Keratoconus is a corneal disorder characterized by excessive thinning of the stroma, severe irregular astigmatism and decreased visual acuity. It is a leading indication for corneal transplantation within the United States. Its pathogenesis is characterized by increased activities of degradative enzymes, altered processing of oxidative stress-related molecules, increased focal fibrosis and apoptosis. The underlying defect(s) that initiates these changes or ties them together is still not clear. During the past three years we have applied differential display technology, Smart cDNA synthesis and nucleic acid array analysis to keratoconus corneas and cell cultures. Approximately 3,000 genes have been screened for differential expression between normal and keratoconus. We found abnormalities in two distinct signal transduction pathways, (1) a receptor-like protein tyrosine phosphatase (leukocyte common antigen related protein- LAR) and (2) a receptor tyrosine kinase (ErbB3), its ligand (heregulin) and downstream factors, PYK2, EPB-l and TOB. Our data also show that KC corneas have increased inducible nitric oxide synthase (iNOS) and accumulation of peroxynitrite, a cytotoxic by-product of nitric oxide. We hypothesize that KC corneas have a defect in their ability to process free radicals and have up-regulation of these signal transduction pathways. This results in abnormal protein phosphorylation patterns, which contributes heavily to the pathogenesis of keratoconus. To test this hypothesis we propose the following specific aims:
Specific Aim #1 will identify the LAR isoforms within the normal and keratoconus corneas and charactize changes in tyrosine phosphorylation patterns as a result of LAR activity.
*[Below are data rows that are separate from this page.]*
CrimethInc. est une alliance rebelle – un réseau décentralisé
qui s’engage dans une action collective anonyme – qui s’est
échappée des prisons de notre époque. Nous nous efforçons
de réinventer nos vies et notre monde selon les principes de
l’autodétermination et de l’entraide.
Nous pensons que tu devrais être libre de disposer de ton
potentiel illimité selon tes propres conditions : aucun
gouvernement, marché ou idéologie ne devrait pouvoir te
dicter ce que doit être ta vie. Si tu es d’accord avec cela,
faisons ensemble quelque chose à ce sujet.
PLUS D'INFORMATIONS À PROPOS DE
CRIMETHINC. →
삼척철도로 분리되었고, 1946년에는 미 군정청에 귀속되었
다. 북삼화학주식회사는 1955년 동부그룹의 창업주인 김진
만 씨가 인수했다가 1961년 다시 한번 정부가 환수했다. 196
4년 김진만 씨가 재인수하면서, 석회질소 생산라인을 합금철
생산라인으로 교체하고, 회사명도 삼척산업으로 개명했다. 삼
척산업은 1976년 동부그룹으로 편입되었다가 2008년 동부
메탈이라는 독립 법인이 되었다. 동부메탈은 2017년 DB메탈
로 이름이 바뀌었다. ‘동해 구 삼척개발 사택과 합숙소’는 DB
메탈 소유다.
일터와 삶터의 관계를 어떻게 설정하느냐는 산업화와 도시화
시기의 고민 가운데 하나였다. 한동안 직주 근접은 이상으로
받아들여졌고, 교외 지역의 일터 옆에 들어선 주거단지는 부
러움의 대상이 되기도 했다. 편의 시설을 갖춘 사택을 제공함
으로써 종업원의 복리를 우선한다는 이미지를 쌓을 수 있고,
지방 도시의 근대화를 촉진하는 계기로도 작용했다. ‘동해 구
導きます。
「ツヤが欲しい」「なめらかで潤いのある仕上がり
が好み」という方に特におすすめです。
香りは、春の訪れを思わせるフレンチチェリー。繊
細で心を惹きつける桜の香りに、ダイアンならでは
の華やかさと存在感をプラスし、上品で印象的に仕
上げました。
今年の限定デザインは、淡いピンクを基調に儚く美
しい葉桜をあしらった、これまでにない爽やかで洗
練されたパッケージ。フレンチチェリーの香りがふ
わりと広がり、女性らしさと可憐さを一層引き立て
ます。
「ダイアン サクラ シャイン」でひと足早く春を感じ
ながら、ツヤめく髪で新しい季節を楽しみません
Specific Aim #2 will identify specific ErbB family members and heregulin isoforms present within keratoconus corneas and in vitro KC cell cultures. The nucleic acid array data demonstrating up-regulation of PYK2, JNK, EPB-l and TOB will be confirmed at the RNA (RT-PCR, Northern analyses, in situ hybridization) and protein levels (immunohistochemistry and Western blot analysis).
Specific Aim #3 will address whether nitric oxide donors or peroxynitrites can affect the tyrosine phosphatase (LAR) or the tyrosine kinase (ErbBIPYK2/JNK) pathways. Proteins that undergo changes in nitration as a result of peroxynitrite accumulation will be identified.
Specific Aim #4 will determine if the addition of heregulins, nitric oxide donors or peroxynitrites are capable of causing normal cells to change to the phenotype associated with KC. These studies will provide fundamental insights into KC pathogensis and may provide a basis for therapy.